[Record excerpts Boundary: Start]

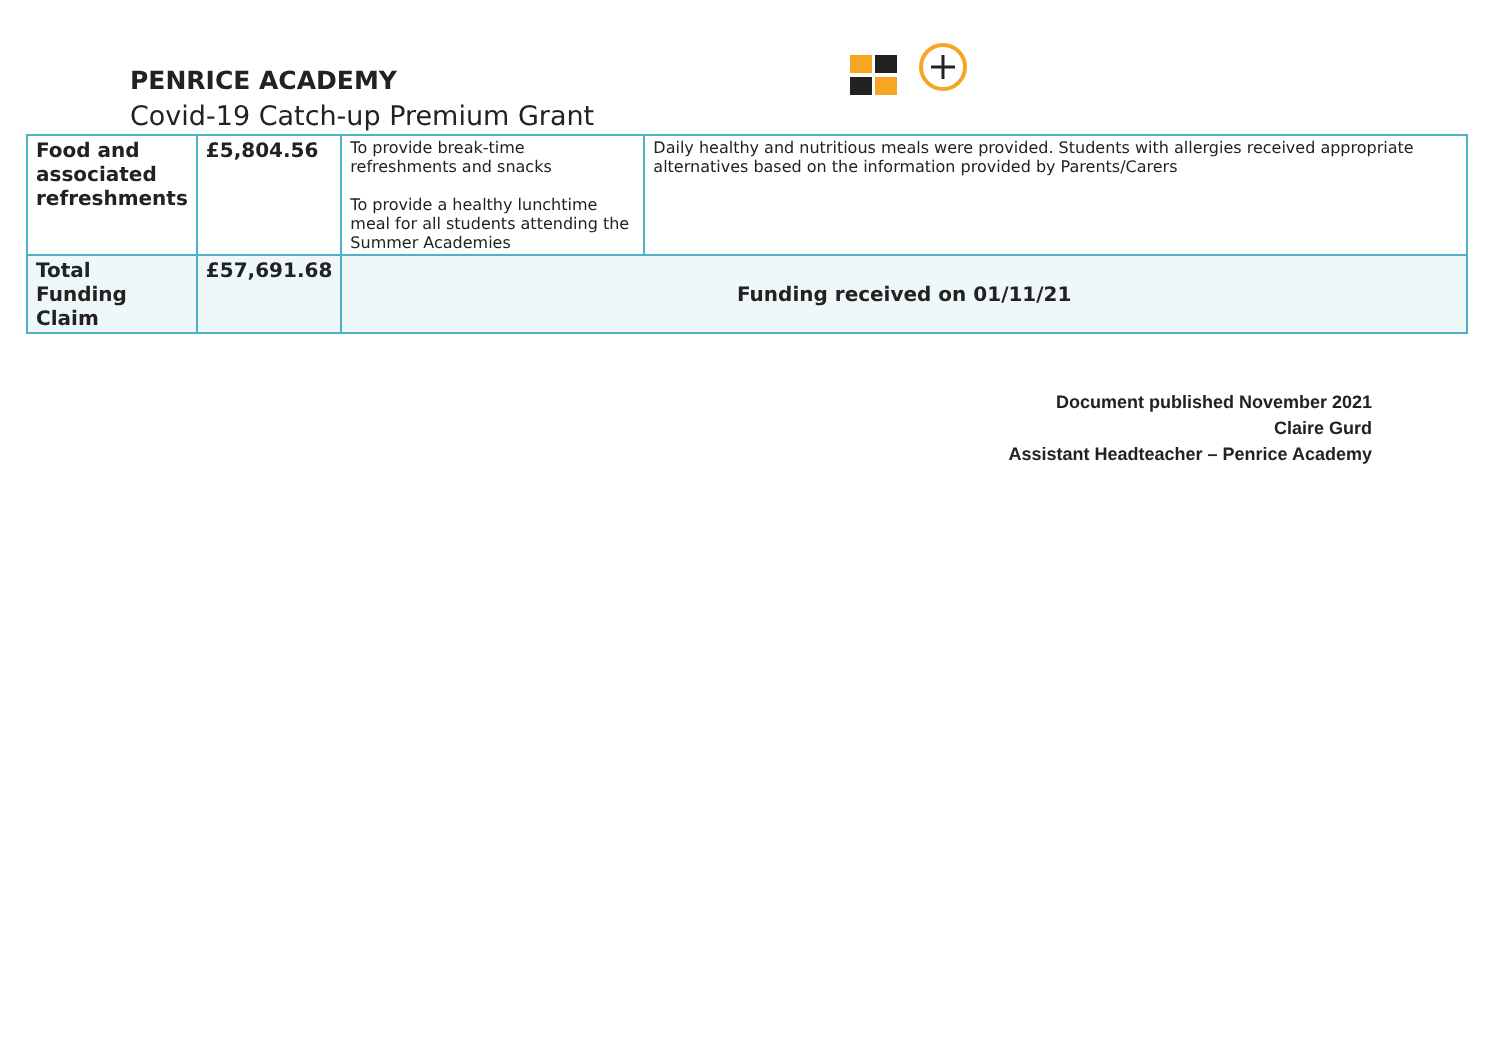PENRICE ACADEMY
Covid-19 Catch-up Premium Grant
| Food and associated refreshments | £5,804.56 | To provide break-time refreshments and snacks To provide a healthy lunchtime meal for all students attending the Summer Academies | Daily healthy and nutritious meals were provided. Students with allergies received appropriate alternatives based on the information provided by Parents/Carers |
| Total Funding Claim | £57,691.68 | Funding received on 01/11/21 | |
Document published November 2021
Claire Gurd
Assistant Headteacher – Penrice Academy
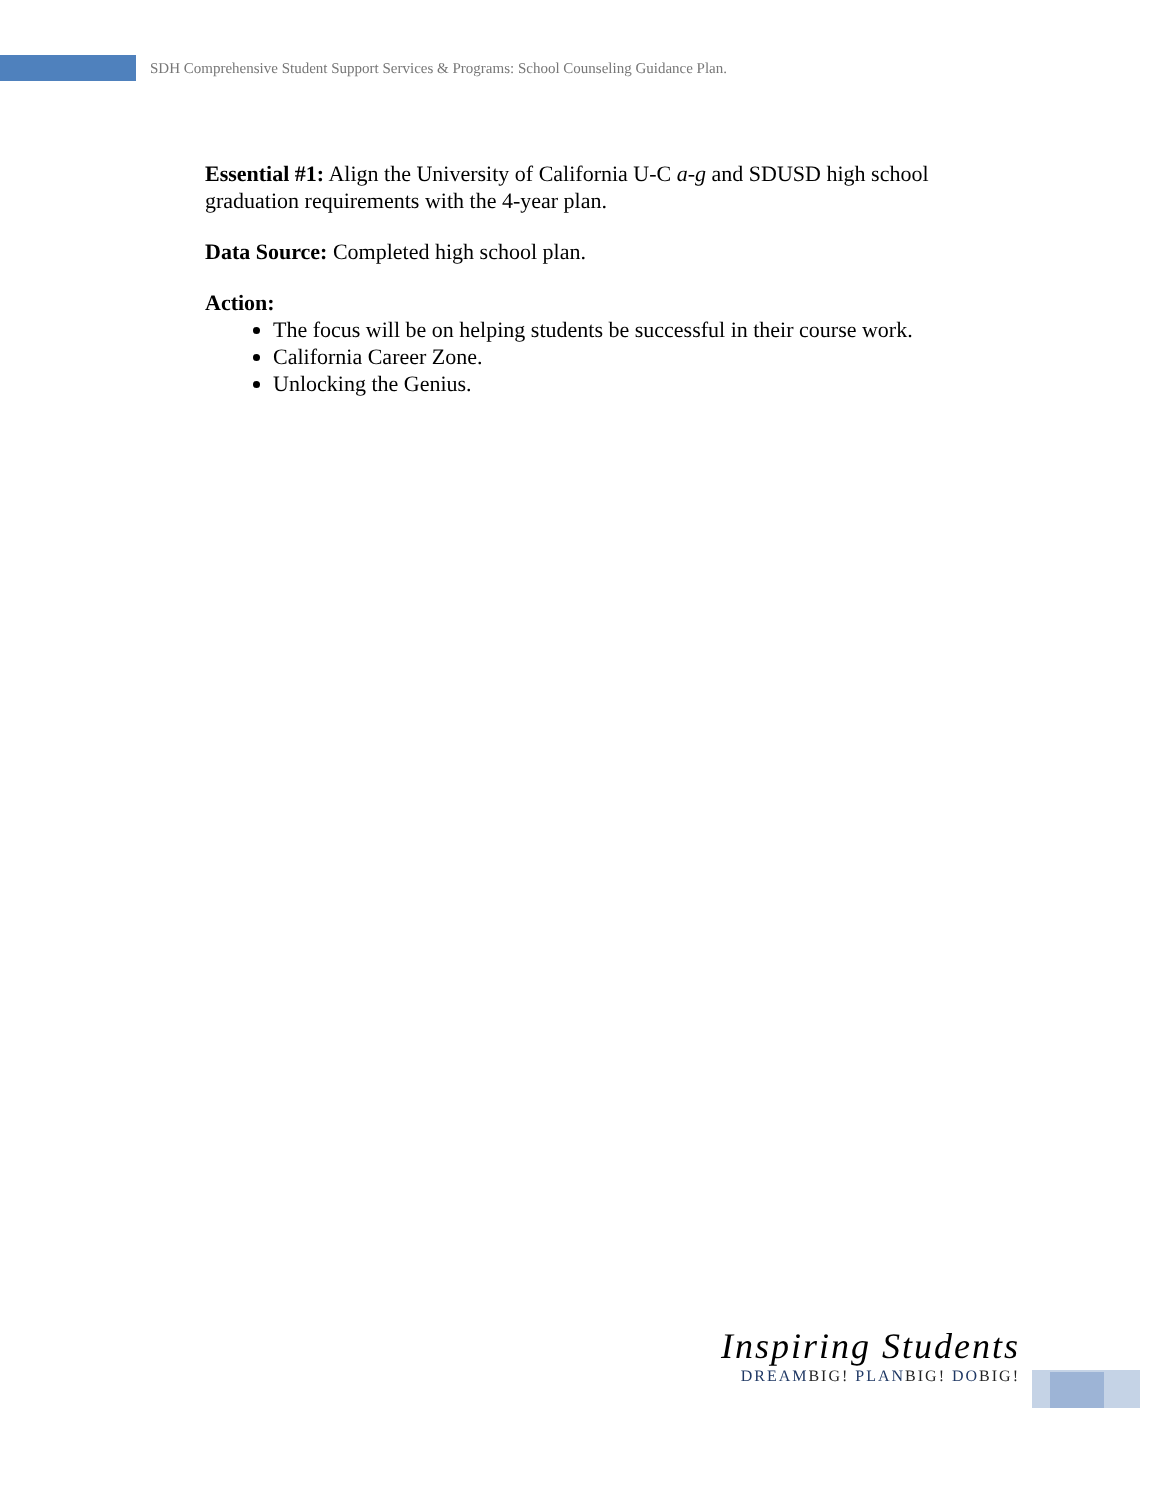SDH Comprehensive Student Support Services & Programs: School Counseling Guidance Plan.
Essential #1: Align the University of California U-C a-g and SDUSD high school graduation requirements with the 4-year plan.
Data Source: Completed high school plan.
Action:
The focus will be on helping students be successful in their course work.
California Career Zone.
Unlocking the Genius.
Inspiring Students
DREAMBIG! PLANBIG! DOBIG!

[Record excerpts Boundary: End]

**Exercise brief**
Could you restate, word for word, every line from the one containing "Unlocking the Genius." through the last line of the records above, and nothing more?

**Task answer**
Unlocking the Genius.
Inspiring Students
DREAMBIG! PLANBIG! DOBIG!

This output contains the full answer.